In February 2017 our faculty newsletter included an announcement on lecturing in China. I immediately thought I should apply.

By Esther Kentin

In the last ten years I have had many Chinese students in my Moot Court class as well as Chinese thesis students, and I found that most of the time they were very motivated and dedicated, characteristics you sometimes miss with some of our Dutch students ;-). Having never visited China before, this opportunity would introduce me to their world, and at the same time I could transfer some of my knowledge on Moot Court education and the International Court of Justice (ICJ). I decided to call my course ‘the Leiden Introduction to the Great Cases of the ICJ’.
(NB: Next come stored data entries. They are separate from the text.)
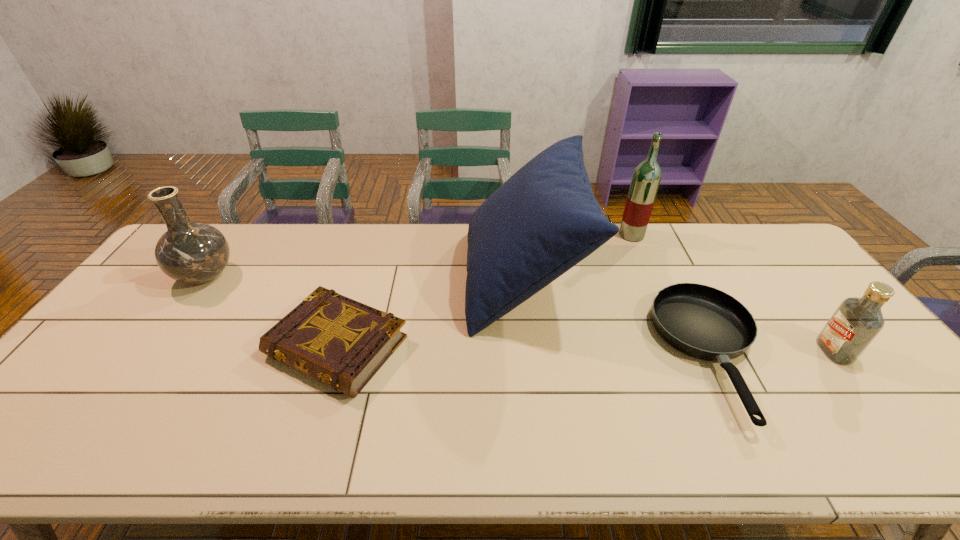
This screenshot has width=960, height=540. What are the coordinates of `liquor` in the screenshot? It's located at (646, 178).

At what (x,y) coordinates should I click in order to perform the action: click on the third object from left to right. Please return your answer as a coordinate pair (x, y). Looking at the image, I should click on (541, 222).

Identify the location of the third tallest object. (189, 252).

Locate an element on the screen. The image size is (960, 540). vase is located at coordinates (189, 252).

Identify the location of vodka. (856, 322).

Locate an element on the screen. Image resolution: width=960 pixels, height=540 pixels. the rightmost object is located at coordinates (856, 322).

Where is `the second shortest object`? The height and width of the screenshot is (540, 960). the second shortest object is located at coordinates (342, 343).

Identify the location of hardback book. (342, 343).

I want to click on frying pan, so click(x=703, y=322).

At what (x,y) coordinates should I click in order to perform the action: click on vacant region located 0.100m on the front of the liquor. Please return your answer as a coordinate pair (x, y). Image resolution: width=960 pixels, height=540 pixels. Looking at the image, I should click on (642, 260).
After several emails and preparations in September and October, I arrived in Shanghai on the 8th of October for a two-week period. Hua, my very nice contact person at the Shanghai International Studies University (SISU), had already arranged my classes and the distribution of the reader to the students. The first week I would teach Master students at the city campus in Hongkou, while the second week would be spent at teaching Bachelor students at the new campus of Songjiang. A room had been reserved for the full two weeks at SISU Guesthouse in Hongkou, not far from the city centre, but not a tourist area at all. From the 16th floor I had a beautiful view over Shanghai. I really enjoyed staying at the campus as I was fully emerged in campus life, with both Chinese and international students. Also, in the first week, class rooms were only a 2-minute walk, which was also true for the canteen, library and other facilities.
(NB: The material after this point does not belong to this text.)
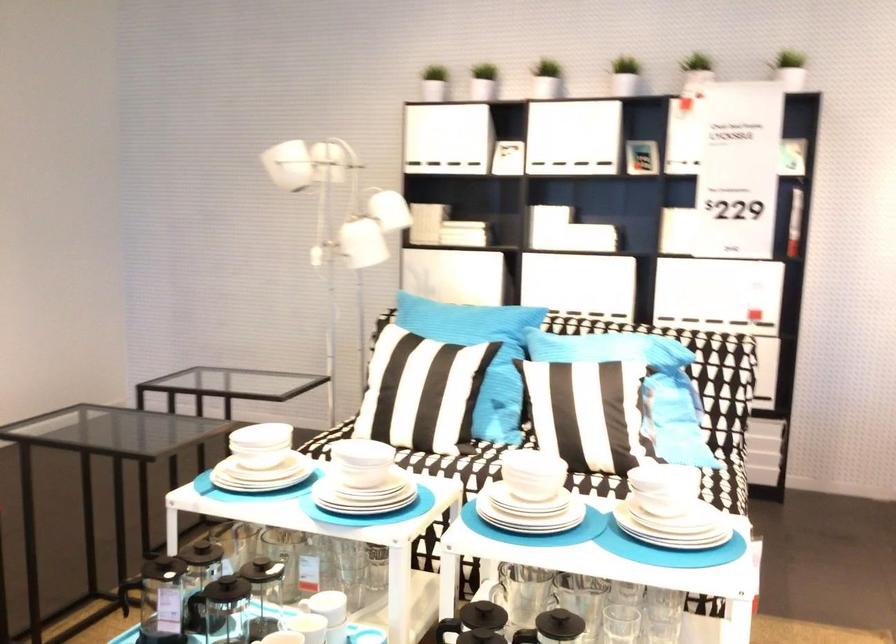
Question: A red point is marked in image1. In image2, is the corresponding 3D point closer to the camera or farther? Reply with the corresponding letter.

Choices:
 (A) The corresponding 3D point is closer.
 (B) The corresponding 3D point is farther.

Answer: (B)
I found the atmosphere and composition of staff at SISU very comparable to what I experience in Leiden. Dress code and mores are rather similar. Hua had arranged several meetings to introduce me to other staff members, also from other universities in Shanghai. The law department has a very nice lecturers’ room, comparable to those in Dutch secondary schools, where staff can drink tea and socialise, but also work and read the newest issues of journals and books. An example to follow, I would say, to encourage collegiality. Staff and students speak very well English, and often also other foreign languages. Two of my colleagues, for example, also spoke perfect German. SISU is a renowned university for languages with a relatively small law department. Many people I have met have studied abroad, in Europe or the US. Regarding my own ability to learn Chinese, I was heavily disappointed: after two weeks I was hardly able to pronounce simple words in a correct way.

Of course, there were also many things very different. Most obvious was the lack of access to Gmail, Google, Whatsapp and Facebook. Furthermore, many websites are not accessible, and the lack of a good search engine impedes research on the internet. Getting around was another challenge. Hua had arranged an app on my phone to use a city bike. Everywhere in the city, you can unlock a bike and after use lock it again wherever you want. But because of the dimension of the city with so many streets, and also many rules (one way, forbidden for cyclists, etc.), as well as the heavy traffic and many people, my travels often resulted in a big detours with double travel time. Something else was the vast presence of the Communist Party. My second week coincided with the 19th National Congress of the Communist Party of China, which led to party meetings at the university, increased security measures in the city and 24-hours reporting on television. Last but not least, I was highly impressed by the patience people have when waiting in long lines for tickets, shops, restaurants, etc. in this enormous city of almost 30 million people. Shanghainese are hardworking people, do not complain and are proud to be living in Shanghai!

When travelling back to the Netherlands, I watched the film ‘Lost in Translation’ in the plane, recognising several feelings and emotions. Looking back, I nevertheless feel that I have a better understanding of Chinese culture and of my Chinese students. Shanghai got under my skin and already started to feel a little bit like home.,.